In realtà del possibile misfatto, magari in tono sommesso, si andava vociferando da tempo (almeno dal 2003). Già il 21 ottobre 2004 la questione veniva posta direttamente sul tappetto del Consiglio comunale con gli interventi di Rolando e Cristofari.
Tuttavia – suggerisce il Poggi – è soprattutto da quel momento (forse per l’inquietante rendering, mai visto nemmeno a Las Vegas, di una caserma in stile palladiano) che le placide, sonnolente acque vicentine cominciano ad agitarsi e la popolazione si desta dal colpevole, catatonico letargo.
Nella sua ricostruzione storica l’autore – oltre a riesumare il quadro politico del tempo e i precedenti storici dell’occupazione statunitense del vicentino – individua le tappe principali che trasformarono una questione solo apparentemente locale in caso nazionale e internazionale.
Con la non scontata costituzione di un fronte vicentino del rifiuto e la conseguente nascita del “Presidio permanente”.
Poggi enumera e spiega gli innumerevoli punti salienti e passaggi incorniciandoli in un crescendo che talvolta assume toni drammatici . O almeno tali appaiono con il senno di poi, conoscendone i tetri successivi sviluppi. Un susseguirsi di eventi, svolte, balzi in avanti…senza soluzione di continuità. Rivisitati ora, dopo anni inevitabilmente inducono alla nostalgia (se non al rimpianto) sia per “quello che eravamo”, sia per l’occasione epocale mancata.
Dalla costituzione dei Comitati di quartiere anti-base all’Assemblea permanente.
Dalle travolgenti manifestazioni (talvolta oceaniche : 2 dicembre 2006, 17 febbraio 2007, 15 dicembre 2007, 4 luglio 2009…) all’editto rumeno prodiano del 16 gennaio 2007 che produrrà per legittima – sacrosanta – reazione la costituzione vera e propria del Presidio permanente alla Lobbia
Dal taglio preventivo delle fibre ottiche già illegalmente posizionate (24 marzo 2007) all’ occupazione della Basilica (18 aprile 2007) e poi della Prefettura (16 gennaio 2008). Dalla nascita di “Altro comune” al primo “Festival No Dal Molin” (settembre 2007). Per approdare al fallimentare tentativo di referendum, la “Consultazione popolare autogestita” del 5 ottobre 2008. Uno sforzo non indifferente per le centinaia di volontari incaricati della distribuzione di 87 mila schede in 57 seggi. Vi presero parte ben 24.094 cittadini (scontata la vittoria del “SI’” ossia un bel “no” alla realizzazione della base). Tuttavia contribuì – magari involontariamente – a dirottare le energie del movimento in un cul de sac istituzionale rivelatosi in definitiva un autogol (opinione mia, questa, non dell’autore del libro).

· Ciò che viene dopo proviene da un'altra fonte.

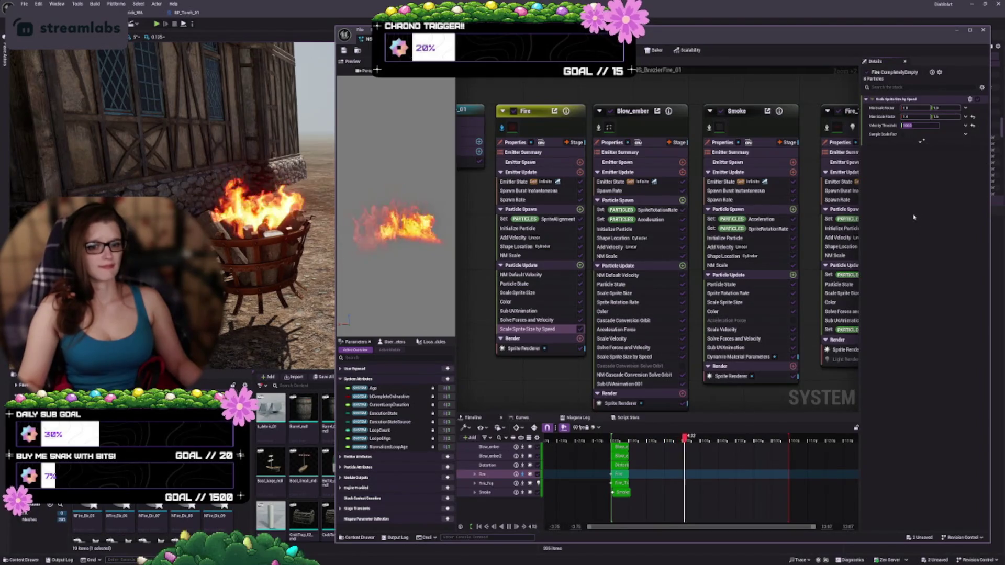
click(567, 239)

Quasi un maldestro tentativo – abortito – di Confederalismo democratico (o di “comunalismo” alla Murray Bookchin, ma senza un Ocalan).

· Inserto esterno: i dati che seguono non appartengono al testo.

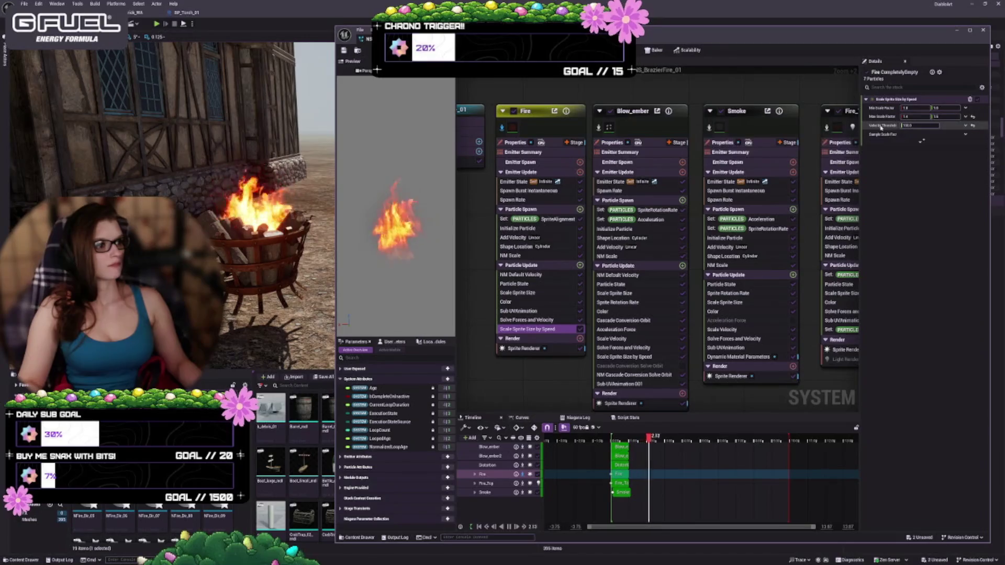
mouse_move(882, 127)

Un libro utile, dicevo. Molto. Anche per ripescare personaggi le cui dirette responsabilità sono state con il tempo indebitamente “ridimensionate”. Penso al ruolo di Cicero che – rientrato or ora a palazzo Trissino con Rucco – pare intenzionato a erodere ulteriormente le modeste compensazioni ambientali ottenute con l’azione del Presidio. Ossia la ventilata riduzione del – già modesto – Parco della Pace a deposito o magazzino. Con buona pace (anzi: Pace) di wilderness e biodiversità.
Considerazioni finali.
Per quanto marginalmente, ho seguito la vicenda dai primordi (al raduno di Cà Brusà nel 2006– tre giorni di dibattito per fermare sul nascere la nefasta autostrada-discarica A31, poi realizzata – si parlò anche del progetto di una nuova base statunitense) marciando in tutte le principali manifestazioni.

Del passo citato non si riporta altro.